# Work item
Please keep to the lines below from the one with "Vedení dceřiné společnosti" through the one with "20. 11. 2014 ▪ 2 min. čtení", and restate them word for word, ends included.

# Records for this exercise

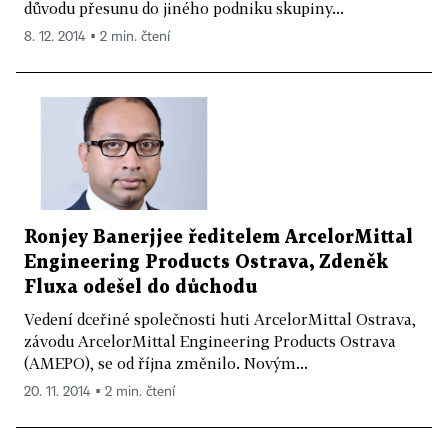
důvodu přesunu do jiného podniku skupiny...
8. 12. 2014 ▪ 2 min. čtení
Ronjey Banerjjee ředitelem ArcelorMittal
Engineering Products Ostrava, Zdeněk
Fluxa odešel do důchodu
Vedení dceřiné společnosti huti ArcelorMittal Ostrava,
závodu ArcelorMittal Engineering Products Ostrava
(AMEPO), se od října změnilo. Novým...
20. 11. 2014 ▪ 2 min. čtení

---

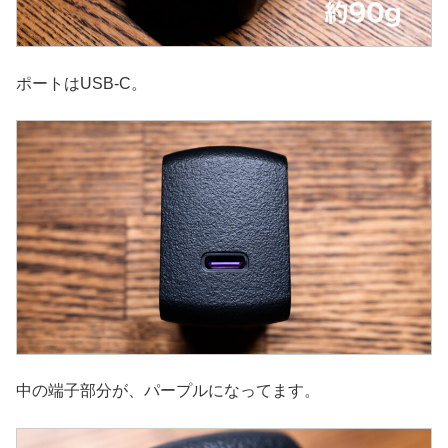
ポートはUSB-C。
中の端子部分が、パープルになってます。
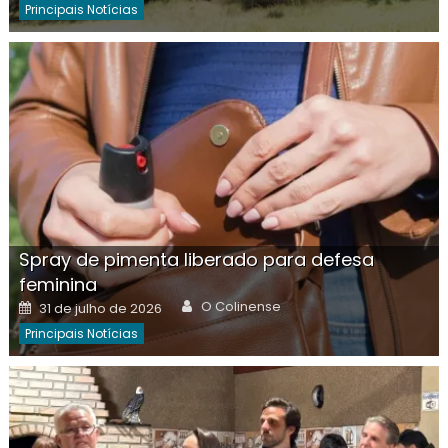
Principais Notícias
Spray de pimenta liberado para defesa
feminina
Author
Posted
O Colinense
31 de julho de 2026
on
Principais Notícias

---

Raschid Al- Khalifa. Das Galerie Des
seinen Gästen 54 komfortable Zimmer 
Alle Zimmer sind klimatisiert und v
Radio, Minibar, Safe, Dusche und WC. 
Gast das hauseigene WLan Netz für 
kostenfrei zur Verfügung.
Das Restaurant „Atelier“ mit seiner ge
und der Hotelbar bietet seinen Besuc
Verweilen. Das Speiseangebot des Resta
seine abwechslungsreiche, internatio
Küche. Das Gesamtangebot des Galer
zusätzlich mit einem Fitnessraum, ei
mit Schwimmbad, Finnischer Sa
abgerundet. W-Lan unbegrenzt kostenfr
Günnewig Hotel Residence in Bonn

# Response to the task
Vedení dceřiné společnosti huti ArcelorMittal Ostrava,
závodu ArcelorMittal Engineering Products Ostrava
(AMEPO), se od října změnilo. Novým...
20. 11. 2014 ▪ 2 min. čtení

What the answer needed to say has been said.